My boy has a big birthday coming up soon. How did the years fly so swiftly?
Decades ago, soon after my pregnancy was confirmed, I began getting boy vibes. This was confirmed by everyone once I began “to show” (quaint last-century euphemism for this century’s “baby bump.”)
I carried high. A boy! one neighbor predicted. I was glowing. Definitely a boy, declared Aunt Ruth. You NEVER contradicted Aunt Ruth, and so I began thinking up boy names. As the weeks progressed and the bump turned into a bulge and then a behemoth, it felt like my abdomen had been invaded by rock ’em sock ’em robots. Boy, definitely boy, said a co-worker whose wife’s second cousin had three sons and who swore each one behaved as if her uterus were Madison Square Gardens boxing ring.

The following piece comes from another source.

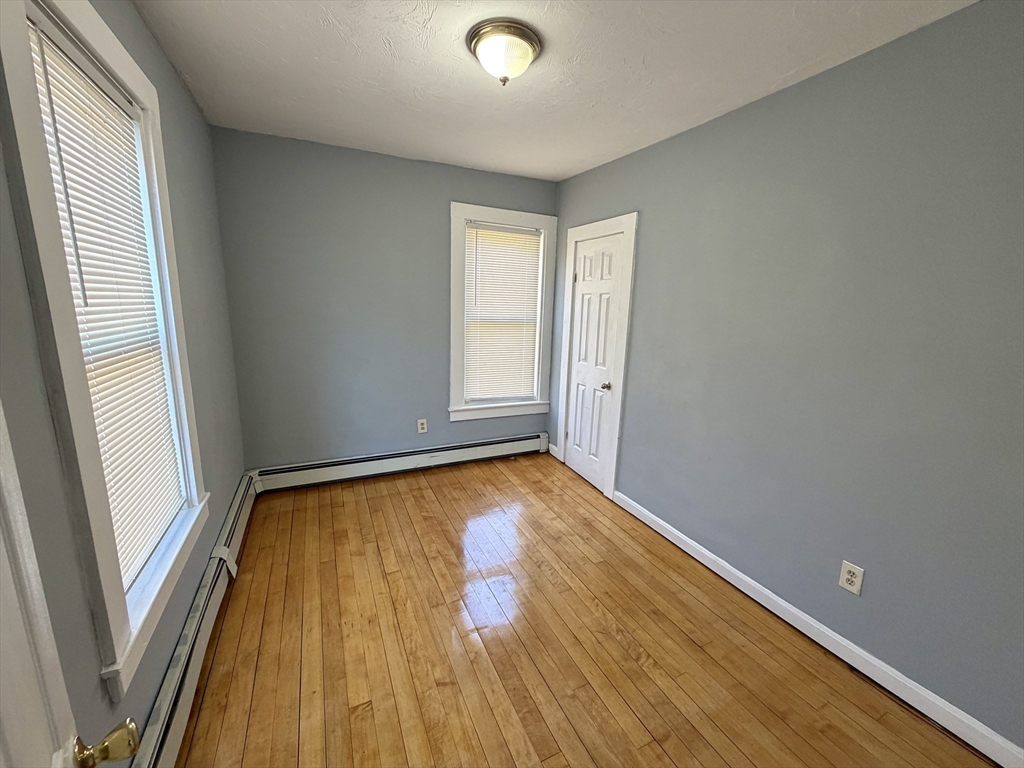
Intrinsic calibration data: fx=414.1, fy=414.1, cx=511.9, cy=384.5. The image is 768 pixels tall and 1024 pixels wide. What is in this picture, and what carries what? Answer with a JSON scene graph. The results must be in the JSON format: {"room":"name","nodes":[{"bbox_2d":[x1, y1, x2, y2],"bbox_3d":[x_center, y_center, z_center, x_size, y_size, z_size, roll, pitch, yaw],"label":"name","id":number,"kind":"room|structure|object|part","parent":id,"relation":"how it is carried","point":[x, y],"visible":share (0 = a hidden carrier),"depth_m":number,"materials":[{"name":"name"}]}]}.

As the eldest of three sisters and the daughter of one of three sisters, boys never registered for much of my youth. They were pretty much an alien species until sixth grade when I developed a huge crush on Edward Lamb. What if my intuition, the neighbor, Aunt Ruth and that second cousin who named her sons Evander, Sonny and Tyson were right? What would it be like to raise a son?
I could have never imagined over those nine months the myriad of unexpected delights that awaited me—the thrill of watching utter physical abandon as my son raced across fields, his childhood obsession with tools, his lifelong passion for cars, a spur-of-the-moment jump into a lake to dog paddle with a Labrador Retriever.
There was the nightly heart-brimming joy of peeking into his room to watch him sleep, and the pride of watching him graduate from high school and then college. There was the frantic trip to the emergency room to stitch up the cut to his inner cheek when he decided to play trampoline on the toilet seat. There were dandelion bouquets, endless readings of Richard Scarry books, and a Mother’s Day poem a few years back whose pages I bound within beautiful paper and keep by my bedside. There was also that tumultuous fifteenth year when querulous aliens possessed his body. They departed as swiftly as they arrived, returning to us the familiar kind, thoughtful, funny, creative son who suddenly needed a razor and had an unending affinity for Polo aftershave.
My boy has a big birthday coming up soon. Aunt Ruth and the others never told me about the singular sweetness of boys and a mother’s astonishment at their manliness. How did such a big man come from me? I have watched my son triumph in achievement, and grieve as some dreams were set aside. He has never allowed the former to swell his head nor the latter to curtail his future. My hopes for him expand to include his sweet and beautiful wife. And a baby bump one day?
My boy has a big birthday coming up, and so I wish for him the realization of all his dreams and more. May he be blessed with health and long life, with laughter and good deeds. May he come to know the joy of parenthood and to remember, should aliens ever possess his teen-aged children, they will depart as swiftly as they arrived.
I only had girls, but some of the shtick you attribute to boys, can also be applied to girls (in spades).Just so you and he understand, the man he is now was started in his home, with his parents . Fortunately, he learned well. Not all of them do. Best of everything to your entire family.
Thank you, Manny!
Love our boys, love your article, and Happy Birthday dearest Elliot!
Our boys go way way back, don’t they, Lynn!
Cam’s big birthday is not far behind- and their friendship throughout the years (since she first asked “Do you have good toys?…) I think enriched both of them- and us- as we were able to share watching them both grow into the beautiful adults they are. I miss those childhood years at the same time as I relish their adult years. Mazel tof, El, I hope to meet your beautiful bride sometime soon!
OH Shelby, I miss those days, too. And the cups of tea we enjoyed while raising them….
Miss you, my friend.
Who could have imagined the depth of a mother’s love and what a fine young man he would be.
Although Maurice Chevalier sang about girls, I also would sing
Thank Heaven for little boys.
And the big boys they grow into.
How is it that your son is having a ‘big birthday’ and you look like you did 15 minutes after you delivered him?? Happy Birthday to Elliot and mazel-tov to his beautiful Mom.
Nancy, you make me laugh!
I now find myself wondering as a Mom of adult children how my own Mom recalls the birth/growth of her own three offspring! Your mention of Richard Scarry is also a family tradition, first my brothers were fans, then my kids and their many books are here to pass on someday. My David, 21 this March , recalled with us some of the memories of the past 21 including legos and Richard Scarry, and we gave him JK Rowling’s now adult novel. Books are part of our experience and connection to the days that were! Congrats Debra, you made it through and the beyond is now.
Loved this post. As you know, I am the mother of a grown son, who’s now 29. I loved the whole experience of parenting a boy, but it was also a challenge at times. Am so proud of my “boy” today and cannot believe how fast the years fly. I am also an admirer of Robert Wicks, whose work I discovered in the book store on the U of Notre Dame campus, back when my son was a student there. Always found his work to be very accessible, powerful, good.